> [TEXT SHOWN]:
######
All,

This issue somewhat dropped from our radar - we didn't discuss it during
the interim or since.  Nonetheless, my interpretation of the below thread
is that Robert's proposal was accepted.  So I'm going to replace 1.D with
the text below (albeit s/system/server/) and move this issue to the REVIEW
state.

Thanks,
Kent



On 10/14/15, 2:08 PM, "Kent Watsen" <[email protected]> wrote:

>
>The new 1-D works for me.  It is similar in spirit to the proposal I just
>sent in the issue #4 thread.
>
>Thanks,
>Kent
>
>
>On 10/13/15, 9:14 AM, "Robert Wilton" <[email protected]> wrote:
>
>>In an attempt to try and close on some of the proposed requirement text
>>before Thursday's interim meeting.
>>
>>Does anyone have any outstanding objections on using this proposed text
>>for Requirement 1.D, or is it sufficiently clear to update the draft,
>>and resolve issue 1?
>>
>>OLD text for Requirement 1:
>>
>>    1.  Ability to interact with both intended and applied configuration
>>
>>        A.  The ability to ask the operational components of a system
>>            (e.g., line cards) for the configuration that they are
>>            currently using.  This is the "applied configuration".
>>
>>        B.  Applied configuration is read-only
>>
>>        C.  The data model for the applied configuration is the same as
>>            the data model for the intended configuration (same leaves)
######
> [EXERCISE AIM]: Put the sentence "The new 1-D works for me." from the email thread into Spanish. The records are separate material from the email thread.

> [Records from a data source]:
######
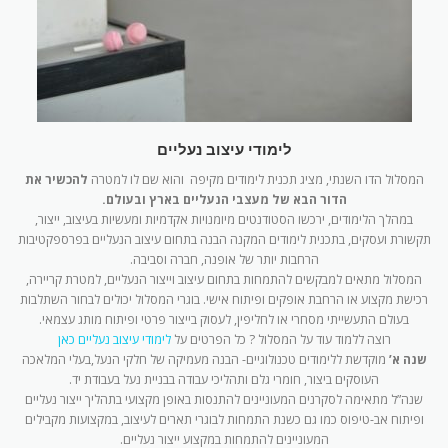
לימודי עיצוב נעליים
המסלול הדו השנתי, מציג תכנית לימודים מקיפה והוא שם לו למטרה
להכשיר את
הדור הבא של מעצבי הנעליים בארץ ובעולם.
במהלך הלימודים, ירכשו הסטודנטים מיומנויות אקדמיות ומעשיות בעיצוב, ייצור,
תקשורת ועסקים, בתכנית לימודים המקנה הבנה בתחום עיצוב הנעליים בפרספקטיבות
הרחבות יותר של אופנה, חברה וסביבה.
המסלול מתאים למבקשים להתמחות בתחום עיצוב וייצור הנעליים, למטרת קריירה,
רכישת מקצוע או הרחבת אופקים ופיתוח אישי. בוגרי המסלול יכולים לבחור השתלבות
בעולם התעשייתי מסחרי או לחליפין, לעסוק בייצור פרטי ופיתוח מותג עצמאי.
רוצה ללמוד עוד על המסלול ? כל הפרטים על
לימודי עיצוב נעליים כאן
שנה א’
מוקדשת ללימודים טכנולוגיים- הבנה מעמיקה של חלקי הנעל,בעלי המלאכה
העוסקים ביצור, חומרי גלם ותהליכי עבודה בבניית נעל בעבודת יד.
שנה”ל מתאימה לסקרנים המעוניינים להתנסות באופן מקצועי בתהליך ייצור נעליים
ופיתוח אב-טיפוס כמו גם כשנת התמחות לבוגרי תארים לעיצוב, במקצועות מקבילים
המעוניינים להתמחות במקצוע ייצור נעליים.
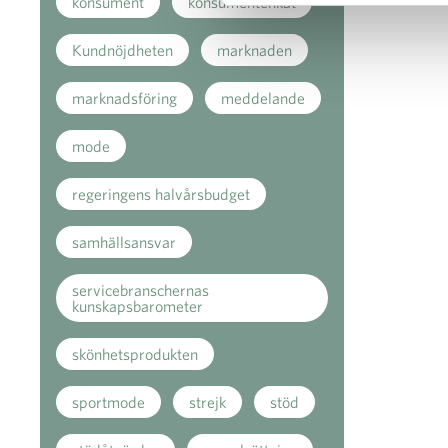
konsument
konsumentenkät
Kundnöjdheten
marknaden
marknadsföring
meddelande
mode
regeringens halvårsbudget
samhällsansvar
servicebranschernas
kunskapsbarometer
skönhetsprodukten
sportmode
strejk
stöd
######
> [TASK RESPONSE]: El nuevo 1-D me sirve.